**Work to complete**
From the entries, copy out every line in which the word "resource" is found.

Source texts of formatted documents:
▼▼▼
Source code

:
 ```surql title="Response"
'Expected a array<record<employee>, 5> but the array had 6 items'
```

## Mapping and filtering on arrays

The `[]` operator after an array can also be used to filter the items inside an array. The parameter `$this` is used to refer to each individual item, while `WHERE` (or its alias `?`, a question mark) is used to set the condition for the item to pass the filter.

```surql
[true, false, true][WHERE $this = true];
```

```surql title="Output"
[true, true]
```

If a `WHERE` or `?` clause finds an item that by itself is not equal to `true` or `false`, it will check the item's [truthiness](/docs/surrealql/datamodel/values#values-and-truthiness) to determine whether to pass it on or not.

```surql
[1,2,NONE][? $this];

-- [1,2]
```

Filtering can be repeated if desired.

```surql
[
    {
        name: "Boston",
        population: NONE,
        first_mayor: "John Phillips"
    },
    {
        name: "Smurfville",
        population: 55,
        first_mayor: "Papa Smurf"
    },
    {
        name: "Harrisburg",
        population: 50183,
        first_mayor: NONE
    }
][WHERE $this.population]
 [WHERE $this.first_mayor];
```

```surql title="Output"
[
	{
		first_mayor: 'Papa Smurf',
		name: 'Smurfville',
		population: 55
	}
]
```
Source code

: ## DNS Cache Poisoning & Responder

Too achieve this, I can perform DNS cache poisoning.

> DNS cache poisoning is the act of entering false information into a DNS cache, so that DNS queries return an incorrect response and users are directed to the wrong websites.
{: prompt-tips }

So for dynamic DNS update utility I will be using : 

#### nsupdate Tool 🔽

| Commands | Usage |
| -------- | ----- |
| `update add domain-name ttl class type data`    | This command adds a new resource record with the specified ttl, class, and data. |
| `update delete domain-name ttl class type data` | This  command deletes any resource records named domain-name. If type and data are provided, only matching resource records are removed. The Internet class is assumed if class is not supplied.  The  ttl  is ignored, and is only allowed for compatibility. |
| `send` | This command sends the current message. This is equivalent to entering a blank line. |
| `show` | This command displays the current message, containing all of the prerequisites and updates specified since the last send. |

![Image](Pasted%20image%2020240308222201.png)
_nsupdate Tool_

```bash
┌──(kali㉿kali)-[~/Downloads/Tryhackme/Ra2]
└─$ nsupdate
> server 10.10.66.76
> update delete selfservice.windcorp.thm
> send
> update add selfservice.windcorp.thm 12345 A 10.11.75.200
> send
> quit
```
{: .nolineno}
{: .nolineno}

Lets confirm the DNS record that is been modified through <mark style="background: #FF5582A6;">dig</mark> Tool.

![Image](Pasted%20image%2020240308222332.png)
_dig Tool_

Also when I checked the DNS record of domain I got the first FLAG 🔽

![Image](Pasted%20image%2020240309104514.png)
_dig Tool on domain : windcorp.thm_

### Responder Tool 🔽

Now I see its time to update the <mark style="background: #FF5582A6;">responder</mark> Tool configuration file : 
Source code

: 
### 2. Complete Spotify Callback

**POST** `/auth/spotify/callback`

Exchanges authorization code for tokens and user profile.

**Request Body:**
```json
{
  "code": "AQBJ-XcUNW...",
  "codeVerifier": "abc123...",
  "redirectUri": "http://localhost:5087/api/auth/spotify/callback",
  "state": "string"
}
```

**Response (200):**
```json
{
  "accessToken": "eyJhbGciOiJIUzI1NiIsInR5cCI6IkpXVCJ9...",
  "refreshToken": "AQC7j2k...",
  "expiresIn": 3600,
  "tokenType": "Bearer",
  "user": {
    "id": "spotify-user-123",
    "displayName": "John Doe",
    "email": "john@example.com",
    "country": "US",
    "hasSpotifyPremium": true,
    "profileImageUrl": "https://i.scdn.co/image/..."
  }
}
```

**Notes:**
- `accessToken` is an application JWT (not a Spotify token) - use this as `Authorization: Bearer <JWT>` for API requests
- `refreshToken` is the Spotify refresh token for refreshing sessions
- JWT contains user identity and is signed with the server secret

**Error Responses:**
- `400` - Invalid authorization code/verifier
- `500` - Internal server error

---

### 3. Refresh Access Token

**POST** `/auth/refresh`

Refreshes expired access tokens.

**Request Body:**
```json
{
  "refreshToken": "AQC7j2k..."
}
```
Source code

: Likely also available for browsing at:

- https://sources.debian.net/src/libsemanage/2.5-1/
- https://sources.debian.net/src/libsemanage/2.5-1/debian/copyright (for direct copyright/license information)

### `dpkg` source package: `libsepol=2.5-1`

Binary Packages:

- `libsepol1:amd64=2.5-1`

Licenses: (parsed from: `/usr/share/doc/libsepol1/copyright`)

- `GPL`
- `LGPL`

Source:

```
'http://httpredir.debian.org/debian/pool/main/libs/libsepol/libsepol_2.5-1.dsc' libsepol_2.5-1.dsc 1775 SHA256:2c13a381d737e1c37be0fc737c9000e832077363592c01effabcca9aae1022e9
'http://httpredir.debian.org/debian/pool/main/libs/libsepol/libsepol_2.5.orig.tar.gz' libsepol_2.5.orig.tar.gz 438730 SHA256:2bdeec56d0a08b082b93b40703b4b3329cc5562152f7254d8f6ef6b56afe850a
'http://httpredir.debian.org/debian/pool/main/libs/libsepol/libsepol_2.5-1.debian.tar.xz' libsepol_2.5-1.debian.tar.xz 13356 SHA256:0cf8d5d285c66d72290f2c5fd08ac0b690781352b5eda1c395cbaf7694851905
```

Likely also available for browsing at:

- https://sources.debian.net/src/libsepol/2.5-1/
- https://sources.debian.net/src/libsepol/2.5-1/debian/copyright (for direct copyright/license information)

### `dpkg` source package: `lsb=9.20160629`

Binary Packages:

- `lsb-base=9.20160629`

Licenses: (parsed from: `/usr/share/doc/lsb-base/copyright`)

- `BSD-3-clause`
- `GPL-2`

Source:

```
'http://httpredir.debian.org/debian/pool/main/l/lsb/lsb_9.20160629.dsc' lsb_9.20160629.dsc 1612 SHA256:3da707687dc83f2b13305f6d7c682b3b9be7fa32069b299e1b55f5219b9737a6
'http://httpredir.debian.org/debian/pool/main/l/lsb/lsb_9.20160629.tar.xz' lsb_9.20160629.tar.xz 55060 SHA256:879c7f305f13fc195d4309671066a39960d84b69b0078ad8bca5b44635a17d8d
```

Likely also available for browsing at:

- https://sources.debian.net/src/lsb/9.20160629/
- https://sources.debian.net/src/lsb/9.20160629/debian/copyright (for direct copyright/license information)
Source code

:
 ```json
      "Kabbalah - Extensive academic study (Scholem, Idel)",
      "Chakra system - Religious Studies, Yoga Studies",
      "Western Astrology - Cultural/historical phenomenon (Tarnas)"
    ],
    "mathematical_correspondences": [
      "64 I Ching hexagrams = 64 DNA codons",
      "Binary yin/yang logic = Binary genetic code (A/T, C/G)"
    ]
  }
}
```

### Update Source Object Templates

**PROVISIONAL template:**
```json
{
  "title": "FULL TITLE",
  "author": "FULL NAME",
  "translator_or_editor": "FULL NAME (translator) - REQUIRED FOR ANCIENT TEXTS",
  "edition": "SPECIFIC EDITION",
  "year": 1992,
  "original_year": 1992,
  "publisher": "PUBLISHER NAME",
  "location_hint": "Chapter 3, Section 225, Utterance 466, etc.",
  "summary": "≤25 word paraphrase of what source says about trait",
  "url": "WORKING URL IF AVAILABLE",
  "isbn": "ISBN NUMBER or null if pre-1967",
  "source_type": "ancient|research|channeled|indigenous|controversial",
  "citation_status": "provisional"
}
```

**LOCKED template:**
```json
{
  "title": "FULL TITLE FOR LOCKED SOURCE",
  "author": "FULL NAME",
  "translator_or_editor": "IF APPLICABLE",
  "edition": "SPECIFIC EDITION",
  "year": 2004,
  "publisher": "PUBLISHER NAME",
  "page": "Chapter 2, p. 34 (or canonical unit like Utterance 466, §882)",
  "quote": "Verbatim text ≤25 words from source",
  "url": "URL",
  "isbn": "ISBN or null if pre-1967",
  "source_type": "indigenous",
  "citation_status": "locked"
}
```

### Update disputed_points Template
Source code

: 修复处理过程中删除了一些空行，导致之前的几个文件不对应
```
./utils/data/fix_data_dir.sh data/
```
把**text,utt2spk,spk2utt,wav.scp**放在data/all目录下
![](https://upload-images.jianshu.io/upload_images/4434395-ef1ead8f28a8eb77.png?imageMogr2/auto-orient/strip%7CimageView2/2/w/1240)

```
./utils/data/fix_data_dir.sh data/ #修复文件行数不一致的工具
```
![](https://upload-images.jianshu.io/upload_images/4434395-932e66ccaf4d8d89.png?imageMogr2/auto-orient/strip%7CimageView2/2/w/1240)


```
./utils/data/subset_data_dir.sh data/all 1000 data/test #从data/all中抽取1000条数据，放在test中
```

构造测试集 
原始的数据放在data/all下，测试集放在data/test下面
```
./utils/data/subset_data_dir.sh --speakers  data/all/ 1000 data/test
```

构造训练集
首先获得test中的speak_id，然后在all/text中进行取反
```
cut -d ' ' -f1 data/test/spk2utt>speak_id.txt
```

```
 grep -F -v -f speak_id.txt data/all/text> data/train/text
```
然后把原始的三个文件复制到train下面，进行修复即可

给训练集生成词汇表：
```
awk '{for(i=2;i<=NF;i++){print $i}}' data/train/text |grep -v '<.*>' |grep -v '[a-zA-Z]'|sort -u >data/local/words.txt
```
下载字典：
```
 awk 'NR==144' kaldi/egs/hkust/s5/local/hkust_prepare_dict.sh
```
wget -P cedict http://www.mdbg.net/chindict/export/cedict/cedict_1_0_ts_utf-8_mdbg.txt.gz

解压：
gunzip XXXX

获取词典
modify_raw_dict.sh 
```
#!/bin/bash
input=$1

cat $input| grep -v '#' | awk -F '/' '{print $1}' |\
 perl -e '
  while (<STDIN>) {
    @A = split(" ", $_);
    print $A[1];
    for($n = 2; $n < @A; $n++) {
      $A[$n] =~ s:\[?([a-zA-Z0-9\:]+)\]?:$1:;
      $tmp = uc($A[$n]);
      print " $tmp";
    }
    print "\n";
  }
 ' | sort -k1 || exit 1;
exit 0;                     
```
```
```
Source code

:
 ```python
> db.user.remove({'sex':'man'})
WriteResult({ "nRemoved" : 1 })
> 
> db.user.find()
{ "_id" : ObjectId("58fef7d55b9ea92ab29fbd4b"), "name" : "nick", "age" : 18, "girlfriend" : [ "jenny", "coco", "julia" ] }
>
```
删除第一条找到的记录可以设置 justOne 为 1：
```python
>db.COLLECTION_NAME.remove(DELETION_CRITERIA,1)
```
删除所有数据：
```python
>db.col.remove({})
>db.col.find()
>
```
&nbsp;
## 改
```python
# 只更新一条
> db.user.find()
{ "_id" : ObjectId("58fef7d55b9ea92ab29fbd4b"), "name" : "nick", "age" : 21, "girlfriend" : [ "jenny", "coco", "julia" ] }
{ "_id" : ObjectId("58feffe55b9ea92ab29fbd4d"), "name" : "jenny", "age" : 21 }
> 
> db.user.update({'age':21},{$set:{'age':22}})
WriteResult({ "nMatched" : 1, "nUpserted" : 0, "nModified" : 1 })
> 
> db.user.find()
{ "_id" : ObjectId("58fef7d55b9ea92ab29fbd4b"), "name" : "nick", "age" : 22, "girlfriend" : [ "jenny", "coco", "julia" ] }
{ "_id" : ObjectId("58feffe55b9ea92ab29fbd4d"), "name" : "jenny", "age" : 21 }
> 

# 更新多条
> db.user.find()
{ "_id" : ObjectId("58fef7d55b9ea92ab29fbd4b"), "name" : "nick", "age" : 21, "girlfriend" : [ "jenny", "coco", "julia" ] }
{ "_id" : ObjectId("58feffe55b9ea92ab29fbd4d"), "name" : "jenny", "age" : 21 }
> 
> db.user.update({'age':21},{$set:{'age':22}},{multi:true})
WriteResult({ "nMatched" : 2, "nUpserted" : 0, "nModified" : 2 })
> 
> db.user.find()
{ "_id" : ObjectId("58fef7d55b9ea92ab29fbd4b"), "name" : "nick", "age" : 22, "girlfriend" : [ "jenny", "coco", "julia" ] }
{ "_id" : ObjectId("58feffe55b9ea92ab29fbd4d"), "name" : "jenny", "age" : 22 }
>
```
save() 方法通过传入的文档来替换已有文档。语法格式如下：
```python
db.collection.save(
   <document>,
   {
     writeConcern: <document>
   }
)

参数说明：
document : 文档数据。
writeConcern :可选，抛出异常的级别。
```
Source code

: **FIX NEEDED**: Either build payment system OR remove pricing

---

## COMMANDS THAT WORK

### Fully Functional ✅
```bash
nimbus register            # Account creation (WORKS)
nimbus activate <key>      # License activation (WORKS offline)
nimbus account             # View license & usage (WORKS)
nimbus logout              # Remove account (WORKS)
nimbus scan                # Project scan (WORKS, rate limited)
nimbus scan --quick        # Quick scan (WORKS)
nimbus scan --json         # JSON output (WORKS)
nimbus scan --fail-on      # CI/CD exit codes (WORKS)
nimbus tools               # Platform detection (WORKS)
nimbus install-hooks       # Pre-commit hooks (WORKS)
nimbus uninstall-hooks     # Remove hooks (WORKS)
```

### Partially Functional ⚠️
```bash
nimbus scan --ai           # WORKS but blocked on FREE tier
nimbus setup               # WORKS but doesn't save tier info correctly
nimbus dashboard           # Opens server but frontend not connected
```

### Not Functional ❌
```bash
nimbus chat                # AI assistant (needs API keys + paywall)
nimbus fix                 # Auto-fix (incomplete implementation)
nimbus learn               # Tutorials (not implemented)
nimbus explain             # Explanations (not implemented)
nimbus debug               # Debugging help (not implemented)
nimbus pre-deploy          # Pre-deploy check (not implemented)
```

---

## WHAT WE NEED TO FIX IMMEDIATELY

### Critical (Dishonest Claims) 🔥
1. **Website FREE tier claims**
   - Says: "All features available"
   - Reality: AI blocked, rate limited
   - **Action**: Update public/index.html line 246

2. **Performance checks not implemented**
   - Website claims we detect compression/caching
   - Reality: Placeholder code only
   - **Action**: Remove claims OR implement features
▲▲▲
**Output below**
| `update add domain-name ttl class type data`    | This command adds a new resource record with the specified ttl, class, and data. |
| `update delete domain-name ttl class type data` | This  command deletes any resource records named domain-name. If type and data are provided, only matching resource records are removed. The Internet class is assumed if class is not supplied.  The  ttl  is ignored, and is only allowed for compatibility. |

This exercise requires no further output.